Re: Enhancement Idea - Optional PGO+LTO build for btrfs-progs

From: Qu Wenruo <quwenruo.btrfs@gmx.com>
To: DanglingPointer <danglingpointerexception@gmail.com>,
	linux-btrfs@vger.kernel.org
Subject: Re: Enhancement Idea - Optional PGO+LTO build for btrfs-progs
Date: Wed, 14 Jul 2021 15:57:29 +0800	[thread overview]
Message-ID: <2a29adba-8451-7550-a6f1-835be431953b@gmx.com> (raw)
In-Reply-To: <db80b801-9e7d-ce2b-15dd-84b30faf19cd@gmail.com>

On 2021/7/14 下午3:34, DanglingPointer wrote:
> "Why would you think btrfs-progs is the one needs to optimization?"
>
> Perhaps I should have written more context.  When the data migration was
> taking a very long time (days); and the pauses due to "btrfs-transacti"
> blocking all IO including nfsd.  We thought, "should we '$ btrfs scrub
> <mount>' to make sure nothing had gone wrong?"
>
> Problem is, scrubbing on the whole RAID5 takes ages!

First thing first, if your system may hit unexpected power loss, or disk
corruption, it's highly recommended not to use btrfs RAID5.

(It's OK if you build btrfs upon soft/hard RAID5).

Btrfs raid5 has its write-hole problem, meaning each power loss/disk
corruption will slightly degrade the robustness of RAID5.

Without enough such small degradation, some corruption will no longer be
repairable.
Scrub is the way to rebuild the robustness, so great you're already
doing that, but I still won't recommend btrfs RAID5 for now, just as the
btrfs(5) man page shows.

Another reason why btrfs RAID5 scrub takes so long is, how we do full fs
scrub.

We initiate scrub for *each* device.

That means, if we have 4 disks, we will scrub all 4 disks separately.

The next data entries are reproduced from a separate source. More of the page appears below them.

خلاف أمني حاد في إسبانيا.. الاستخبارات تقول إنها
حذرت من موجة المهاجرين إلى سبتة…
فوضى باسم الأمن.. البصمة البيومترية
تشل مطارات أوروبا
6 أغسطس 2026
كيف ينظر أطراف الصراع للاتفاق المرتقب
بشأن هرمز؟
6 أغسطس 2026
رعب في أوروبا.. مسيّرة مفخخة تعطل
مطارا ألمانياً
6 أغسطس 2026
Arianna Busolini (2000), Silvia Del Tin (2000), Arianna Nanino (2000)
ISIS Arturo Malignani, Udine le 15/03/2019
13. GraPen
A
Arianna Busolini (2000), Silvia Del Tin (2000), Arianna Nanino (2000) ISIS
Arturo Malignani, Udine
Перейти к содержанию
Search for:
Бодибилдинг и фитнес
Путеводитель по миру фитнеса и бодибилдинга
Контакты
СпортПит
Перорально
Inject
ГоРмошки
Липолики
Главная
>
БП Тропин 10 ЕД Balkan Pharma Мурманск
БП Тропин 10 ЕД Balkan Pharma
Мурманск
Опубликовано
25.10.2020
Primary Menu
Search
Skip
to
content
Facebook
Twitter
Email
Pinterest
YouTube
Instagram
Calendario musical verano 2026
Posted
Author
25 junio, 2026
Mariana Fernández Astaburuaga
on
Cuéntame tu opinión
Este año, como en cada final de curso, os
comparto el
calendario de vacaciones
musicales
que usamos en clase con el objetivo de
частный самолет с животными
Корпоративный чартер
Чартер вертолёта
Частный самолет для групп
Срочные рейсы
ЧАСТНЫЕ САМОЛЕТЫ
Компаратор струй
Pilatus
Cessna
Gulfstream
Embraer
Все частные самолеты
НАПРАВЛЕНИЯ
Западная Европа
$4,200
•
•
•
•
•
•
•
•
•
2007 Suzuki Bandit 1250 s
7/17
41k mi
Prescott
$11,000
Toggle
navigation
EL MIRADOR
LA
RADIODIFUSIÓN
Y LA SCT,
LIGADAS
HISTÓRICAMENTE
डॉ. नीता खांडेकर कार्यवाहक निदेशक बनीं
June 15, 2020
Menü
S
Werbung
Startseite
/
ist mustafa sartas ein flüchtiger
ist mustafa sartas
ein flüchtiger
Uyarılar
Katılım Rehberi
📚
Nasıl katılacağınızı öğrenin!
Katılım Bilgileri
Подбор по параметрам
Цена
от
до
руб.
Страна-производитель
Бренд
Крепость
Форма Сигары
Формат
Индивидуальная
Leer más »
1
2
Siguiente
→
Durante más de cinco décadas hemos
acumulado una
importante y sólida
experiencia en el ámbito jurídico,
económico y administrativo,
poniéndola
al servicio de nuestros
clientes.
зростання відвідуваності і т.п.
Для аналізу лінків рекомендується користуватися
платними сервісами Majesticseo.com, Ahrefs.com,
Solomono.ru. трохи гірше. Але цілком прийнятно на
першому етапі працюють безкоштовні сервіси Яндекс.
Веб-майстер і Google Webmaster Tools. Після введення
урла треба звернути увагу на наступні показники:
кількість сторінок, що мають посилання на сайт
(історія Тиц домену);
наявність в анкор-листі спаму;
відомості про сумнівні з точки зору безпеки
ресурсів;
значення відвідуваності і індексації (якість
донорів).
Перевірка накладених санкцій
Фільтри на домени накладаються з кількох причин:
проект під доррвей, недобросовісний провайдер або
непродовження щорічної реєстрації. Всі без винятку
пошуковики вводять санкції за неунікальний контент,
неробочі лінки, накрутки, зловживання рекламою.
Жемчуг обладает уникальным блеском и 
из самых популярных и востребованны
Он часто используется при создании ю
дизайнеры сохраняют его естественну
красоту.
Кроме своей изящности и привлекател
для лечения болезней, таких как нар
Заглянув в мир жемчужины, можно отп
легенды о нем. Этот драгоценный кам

For each device scrub, we need to read all the 4 stripes to also make
sure the parity stripe is also fine.

But in theory, we only need to read such RAID5 stripe once, then all
devices are covered.

So you see we waste quite some disk IO to do some duplicated check.

That's also another reason we recommend RAID1/RAID10.
During scrubbing of each device, we really only need to read from that
device, and only when its data is corrupted, we will try to read the
other copy.

This has no extra IO wasted.

Thanks,
Qu

>  If we did one disk
> of the array only it would at least sample a quarter of the array with a
> quarter chance of detecting if something/anything had gone wrong and
> hopefully won't massively slow down the on-going migration.
>
> We tried it for a while on the single drive and it did indeed have 2x
> the scrubbing throughput but it was still very slow since we're talking
> multi-terrabytes on the single disk!  I believe the ETA forecast was ~3
> days.
>
> Interestingly scrubbing the whole lot (whole RAID5 array) in one go by
> just scrubbing the mount point is a 4day ETA which we do regularly every
> 3 months.  So even though it is slower on each disk, it finishes the
> whole lot faster than doing one disk at a time sequentially.
>
> Anyways, thanks for informing us on what btrfs-progs does and how 'scrub
> speed' is independent of btrfs-progs and done by the kernel ioctls (on
> the other email thread).
>
> regards,
>
> DP
>
> I thought btrfs scrub was part of btrfs-progs.  Pardon my ignorance if
> it isn't.
>
>
> On 14/7/21 3:00 pm, Qu Wenruo wrote:
>>
>>
>> On 2021/7/14 上午10:51, DanglingPointer wrote:
>>> Recently we have been impacted by some performance issues with the
>>> workstations in my lab with large multi-terabyte arrays in btrfs.  I
>>> have detailed this on a separate thread.  It got me thinking however,
>>> why not have an optional configure option for btrfs-progs to use PGO
>>> against the entire suite of regression tests?
>>>
>>> Idea is:
>>>
>>> 1. configure with optional "-pgo" or "-fdo" option which will configure
>>>     a relative path from source root where instrumentation files will go
>>>     (let's start with gcc only for now, so *.gcda files into a folder).
>>>     We then add the instrumentation compiler option
>>> 2. build btrfs-progs
>>> 3. run every single tests available ( make test &&  make test-fsck &&
>>>     make test-convert)
>>> 4. clean-up except for instrumentation files
>>> 5. re-build without the instrumentation flag from point 1; and use the
>>>     instrumentation files for feedback directed optimisation (FDO) (for
>>>     gcc add additional partial-training flag); add LTO.
>>
>> Why would you think btrfs-progs is the one needs to optimization?
>>
>> From your original report, there is nothing btrfs-progs related at all.
>>
>> All your work, from scrub to IO, it's all handled by kernel btrfs module.
>>
>> Thus optimization of btrfs-progs would bring no impact.
>>
>> Thanks,
>> Qu
>>>
>>> I know btrfs is primarily IO bound and not cpu.  But just thinking of
>>> squeezing every last efficiency out of whatever is running in the cpu,
>>> cache and memory.
>>>
>>> I suppose people can do the above on their own, but was thinking if it
>>> was provided as a configuration optional option then it would make it
>>> easier for people to do without more hacking.  Just need to add warnings
>>> that it will take a long time, have a coffee.
>>>
>>> The python3 configure process has the process above as an optional
>>> option but caters for gcc and clang (might even cater for icc).
>>>
>>> Anyways, that's my idea for an enhancement above.
>>>
>>> Would like to know your thoughts.  cheers...
>>>